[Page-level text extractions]
== Segment start ==
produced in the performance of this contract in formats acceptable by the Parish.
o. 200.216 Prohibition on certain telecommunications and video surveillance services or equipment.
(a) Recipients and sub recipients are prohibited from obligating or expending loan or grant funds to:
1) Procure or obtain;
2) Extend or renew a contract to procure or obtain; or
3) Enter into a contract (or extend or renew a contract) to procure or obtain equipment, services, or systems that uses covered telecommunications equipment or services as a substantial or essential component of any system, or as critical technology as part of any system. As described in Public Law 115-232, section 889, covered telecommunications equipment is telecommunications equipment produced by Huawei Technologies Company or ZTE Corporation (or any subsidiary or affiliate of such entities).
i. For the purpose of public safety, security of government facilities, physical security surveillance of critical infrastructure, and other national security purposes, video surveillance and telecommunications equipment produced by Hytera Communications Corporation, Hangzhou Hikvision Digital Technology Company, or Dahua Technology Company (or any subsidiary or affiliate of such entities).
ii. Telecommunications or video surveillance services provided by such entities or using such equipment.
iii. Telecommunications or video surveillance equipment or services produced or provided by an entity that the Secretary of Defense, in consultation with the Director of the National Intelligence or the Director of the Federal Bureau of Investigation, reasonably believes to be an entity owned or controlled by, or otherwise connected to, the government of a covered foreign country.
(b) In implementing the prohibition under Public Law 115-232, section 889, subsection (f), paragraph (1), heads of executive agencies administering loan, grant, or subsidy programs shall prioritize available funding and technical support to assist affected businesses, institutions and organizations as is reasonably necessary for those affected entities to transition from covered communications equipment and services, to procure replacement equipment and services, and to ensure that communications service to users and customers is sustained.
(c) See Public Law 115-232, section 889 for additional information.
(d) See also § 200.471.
== Segment end ==
Return only the lines between the one holding "(a) Recipients and" and the one holding "iii. Telecommunications or", inclusive, exactly as they appear above.

* [EXERCISE OUTPUT]
(a) Recipients and sub recipients are prohibited from obligating or expending loan or grant funds to:
1) Procure or obtain;
2) Extend or renew a contract to procure or obtain; or
3) Enter into a contract (or extend or renew a contract) to procure or obtain equipment, services, or systems that uses covered telecommunications equipment or services as a substantial or essential component of any system, or as critical technology as part of any system. As described in Public Law 115-232, section 889, covered telecommunications equipment is telecommunications equipment produced by Huawei Technologies Company or ZTE Corporation (or any subsidiary or affiliate of such entities).
i. For the purpose of public safety, security of government facilities, physical security surveillance of critical infrastructure, and other national security purposes, video surveillance and telecommunications equipment produced by Hytera Communications Corporation, Hangzhou Hikvision Digital Technology Company, or Dahua Technology Company (or any subsidiary or affiliate of such entities).
ii. Telecommunications or video surveillance services provided by such entities or using such equipment.
iii. Telecommunications or video surveillance equipment or services produced or provided by an entity that the Secretary of Defense, in consultation with the Director of the National Intelligence or the Director of the Federal Bureau of Investigation, reasonably believes to be an entity owned or controlled by, or otherwise connected to, the government of a covered foreign country.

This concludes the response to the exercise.